New guidance published on set up of interventional research activity at NHS/HSC organisations
We have published new guidance to support the set up of interventional research projects research activity at NHS/HSC organisations.
This UK wide guidance is a collaborative production between the Medicines and Healthcare products Regulatory Agency (MHRA), the Health Research Authority (HRA), NHS Research Scotland, Health and Social Care (HSC) Northern Ireland and Health and Care Research Wales.
If you sponsor or undertake interventional research, please read the guidance and review your local Standard Operating Procedures (SOPs), to ensure that they align with the new guidance.
The guidance outlines:
- the oversight arrangements that should be in place for an activity associated with an interventional research study
- whether an activity associated with an interventional research study should be overseen by a Principal Investigator (PI)
- whether oversight may only be effective if provided by an individual employed by the organisation delivering the activity, or if effective oversight could be provided by a PI employed by another organisation
- advice on undertaking a risk assessment to support research sponsors in making determinations on oversight arrangements
- expectations for aspects of study set-up that relate to oversight considerations
The guidance is intended to help sponsors design and manage studies around the patient, for example, by ensuring that patients are not routinely required to travel to a distant research site when this is not necessary for the study.
Alastair Nicholson, Head of Coordination and Standardisation at the HRA, said: ‘This new guidance aims to support a wider challenge, to ourselves as regulators, to sponsors and to researchers, to find new approaches to bring research to patients.
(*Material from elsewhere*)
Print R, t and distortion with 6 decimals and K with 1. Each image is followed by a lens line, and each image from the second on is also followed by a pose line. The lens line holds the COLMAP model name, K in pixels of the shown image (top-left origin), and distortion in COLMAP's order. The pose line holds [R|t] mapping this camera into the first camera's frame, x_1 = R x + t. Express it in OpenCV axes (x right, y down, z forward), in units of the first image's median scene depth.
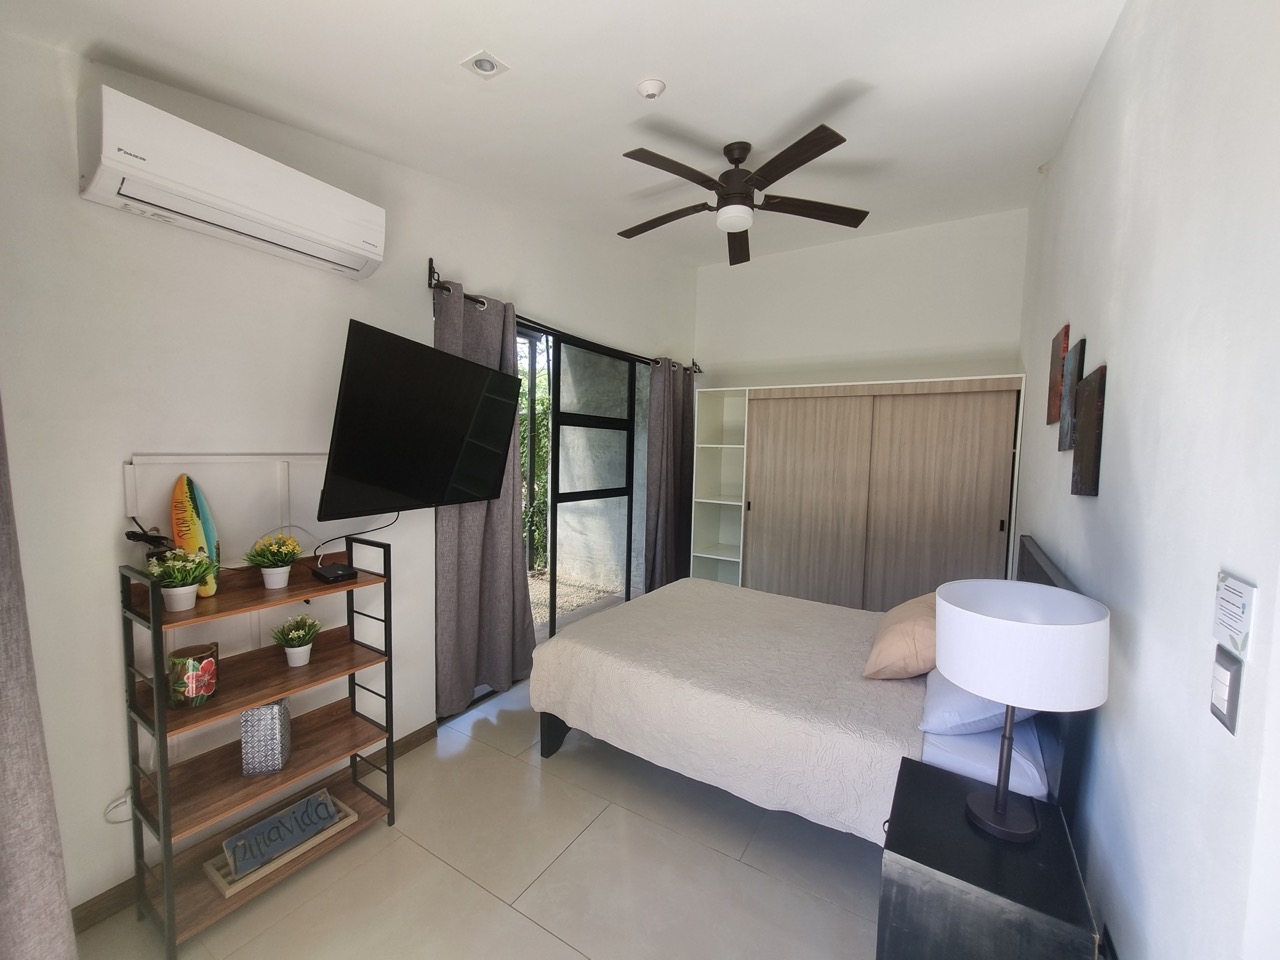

It does so by setting out principles for effective oversight of high quality research, empowering those who design research to put the participant, not the site, at the heart of study delivery.’
The guidance provides principles and examples. It is not envisaged that the examples are exhaustive, nor that a sponsor should replace careful risk assessment of the specifics of their study with an ‘off the shelf’ solution. The examples are however intended to illustrate how a risk-based approach might apply the basic principles in specific scenarios.
We will be capturing all feedback to support future guidance. If you have any queries relating to the guidance please email Alastair.Nicholson@hra.nhs.uk.
Additional tools to support the guidance are being developed. Complementary guidance is in preparation to cover the set-up of non-interventional studies in the NHS/HSC.